» **TASK DIRECTIONS**
A bare number is the expected answer: the count of lines in the records that contain the word "RUOSTUMATON".

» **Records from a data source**
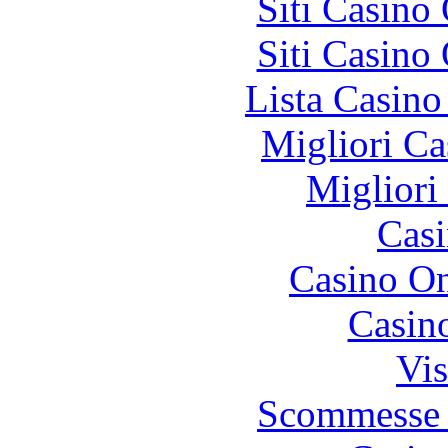
Siti Casino
Siti Casino
Lista Casin
Migliori Ca
Migliori
Casi
Casino O
Casin
Vis
Scommesse 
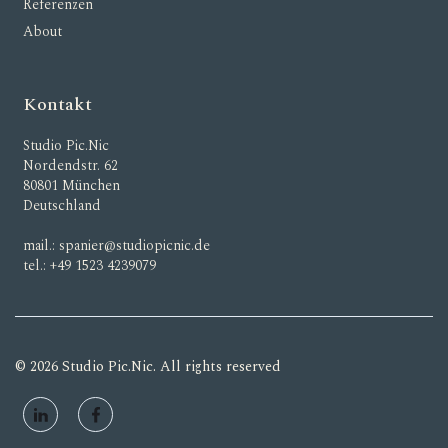
Referenzen
About
Kontakt
Studio Pic.Nic
Nordendstr. 62
80801 München
Deutschland
mail.:
spanier@studiopicnic.de
tel.:
+49 1523 4239079
© 2026 Studio Pic.Nic. All rights reserved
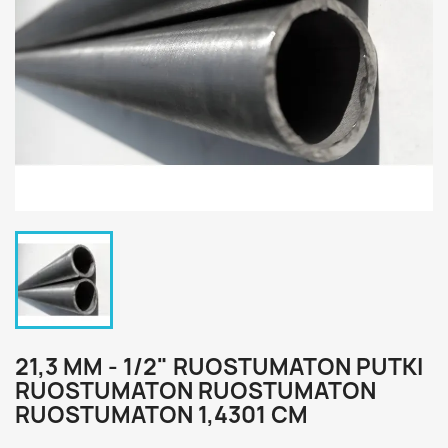
21,3 MM - 1/2" RUOSTUMATON PUTKI
RUOSTUMATON RUOSTUMATON
RUOSTUMATON 1,4301 CM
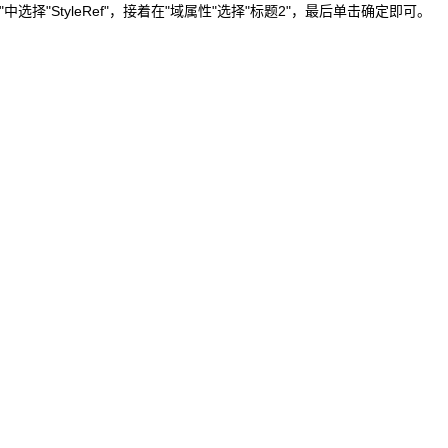
择"StyleRef"，接着在"域属性"选择"标题2"，最后单击确定即可。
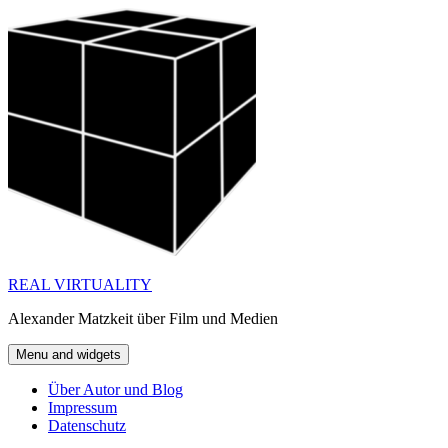
Skip
to
content
REAL VIRTUALITY
Alexander Matzkeit über Film und Medien
Menu and widgets
Über Autor und Blog
Impressum
Datenschutz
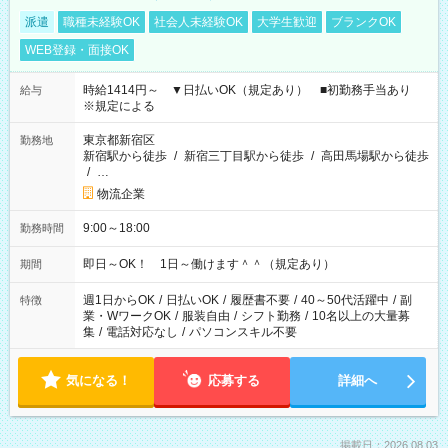
派遣
職種未経験OK
社会人未経験OK
大学生歓迎
ブランクOK
WEB登録・面接OK
時給1414円～ ▼日払いOK（規定あり） ■初勤務手当あり
給与
※規定による
東京都新宿区
勤務地
新宿駅から徒歩
/
新宿三丁目駅から徒歩
/
高田馬場駅から徒歩
/
…
物流企業
9:00～18:00
勤務時間
即日～OK！ 1日～働けます＾＾（規定あり）
期間
週1日からOK
/
日払いOK
/
履歴書不要
/
40～50代活躍中
/
副
特徴
業・WワークOK
/
服装自由
/
シフト勤務
/
10名以上の大量募
集
/
電話対応なし
/
パソコンスキル不要
気になる！
応募する
詳細へ
掲載日：2026.08.03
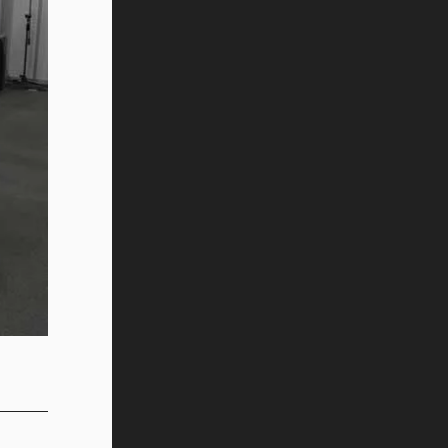
Vida Tec: Pasión, disciplina y
básquetbol, con Gael Adame
(video)
¿Cómo es el Modelo Educativo
Tec? (video)
Vida Tec: Feminismo e Inteligencia
Artificial, Paola Ricaurte (video)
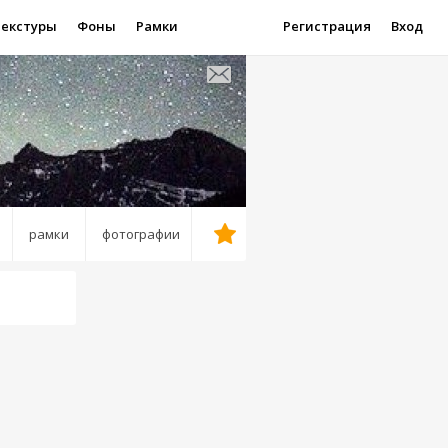
Текстуры
Фоны
Рамки
Регистрация
Вход
рамки
фотографии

» **ANSWER TO THIS TASK**
3